"I disagree with making "diversity" a goal. If the developers in a specific free software project do not include demographic D, I don't think that the lack of them as a problem that requires action; there is no need to scramble desperately to recruit some Ds. Rather, the problem is that if we make demographic D feel unwelcome, we lose out on possible contributors. And very likely also others that are not in demographic D."
"In the GNU Kind Communication Guidelines announcement, RMS explicitly states that diversity is not a goal of his."
If you look at the whole quote, this totally misrepresents what Stallman is saying, which is about diversity within "a specific free software project". In other words, if a project has one developer, who happens to be a straight, white man, nothing is gained by trying to shoehorn gay, POC, or female developers into that project.
@emacsen The #CodeOfConduct approach is better than ignoring the problem of exclusion altogether. But it doesn't solve the underlying problem of exclusion, it just changes the location and mechanics of the exclusion barrier. I've never seen CoCs as more than a stopgap, and I've long argued for a '#WelcomingSpaces' approach, as a replacement for Safer Spaces Policing. I think the Kind Communication Guidelines are a great contribution by Stallman, perhaps his most important one since the #GNU GPL.

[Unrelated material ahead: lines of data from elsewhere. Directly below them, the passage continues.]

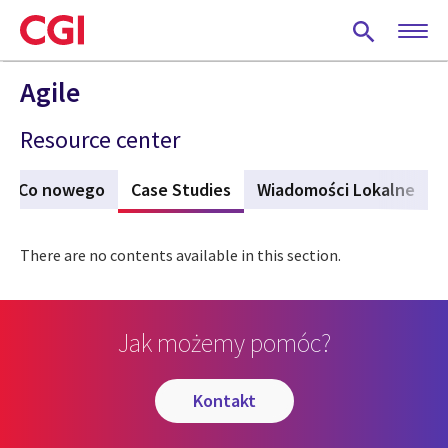
Skip
to
main
content
Agile
Resource center
Co nowego
Case Studies
(aktywna karta)
Wiadomości Lokalne
There are no contents available in this section.
Jak możemy pomóc?
kontakt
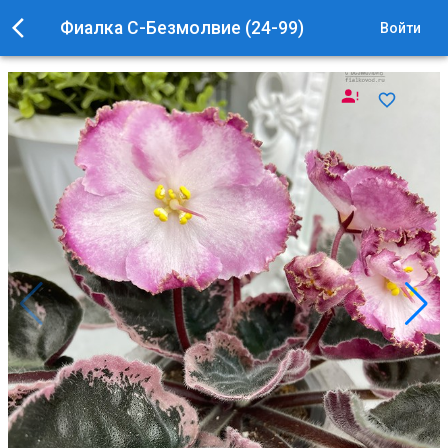
Фиалка С-Безмолвие (24-99)
Войти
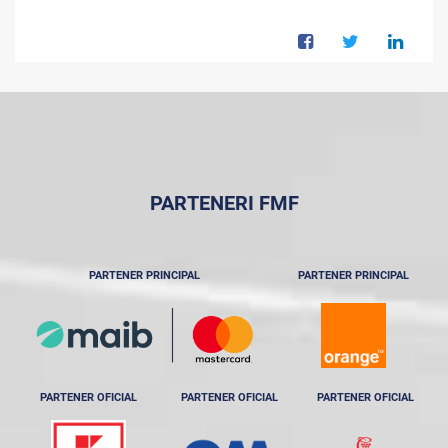
PARTENERI FMF
PARTENER PRINCIPAL
PARTENER PRINCIPAL
PARTENER OFICIAL
PARTENER OFICIAL
PARTENER OFICIAL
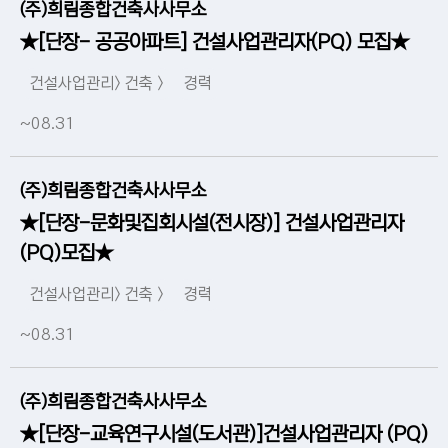
(주)희림종합건축사사무소
★[단장- 공공아파트] 건설사업관리자(PQ) 모집★
건설사업관리> 건축 >
경력
~08.31
(주)희림종합건축사사무소
★[단장-문화및집회시설(전시장)] 건설사업관리자
(PQ)모집★
건설사업관리> 건축 >
경력
~08.31
(주)희림종합건축사사무소
★[단장-교육연구시설(도서관)]건설사업관리자 (PQ)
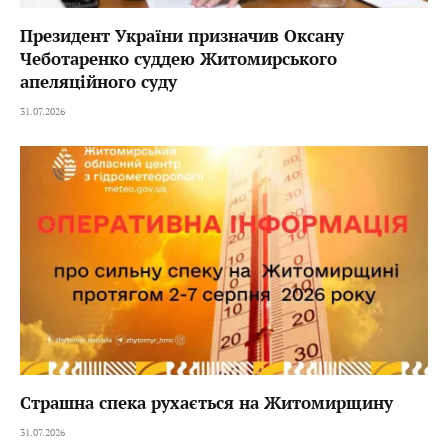
Президент України призначив Оксану
Чеботаренко суддею Житомирського
апеляційного суду
31.07.2026
Страшна спека рухається на Житомирщину
31.07.2026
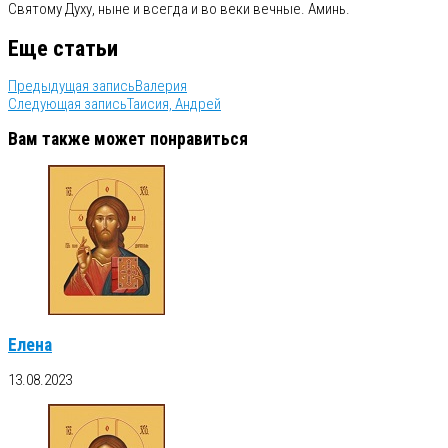
Святому Духу, ныне и всегда и во веки вечные. Аминь.
Еще статьи
Предыдущая запись
Валерия
Следующая запись
Таисия, Андрей
Вам также может понравиться
Елена
13.08.2023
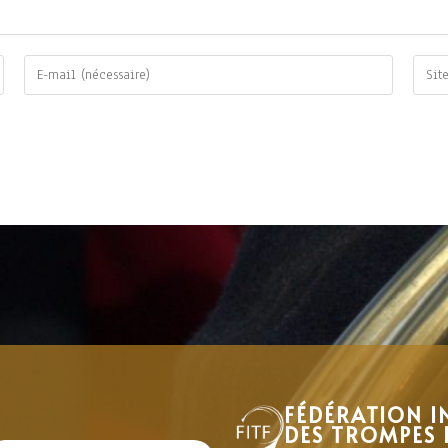
FÉDÉRATION I
DES TROMPES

@strypey @emacsen I read the blog post with interest but it's true that I might not have read the Guidelines referred to were it not for this constructive discussion of them. I was actually very impressed. The text is easy to read, explicit where it ought to be explicit, and takes on a lot of the problems that do indeed put people off. My background is in alternative education. This text and advice is better than any of those I came across in x years of working in progressive hippie circles.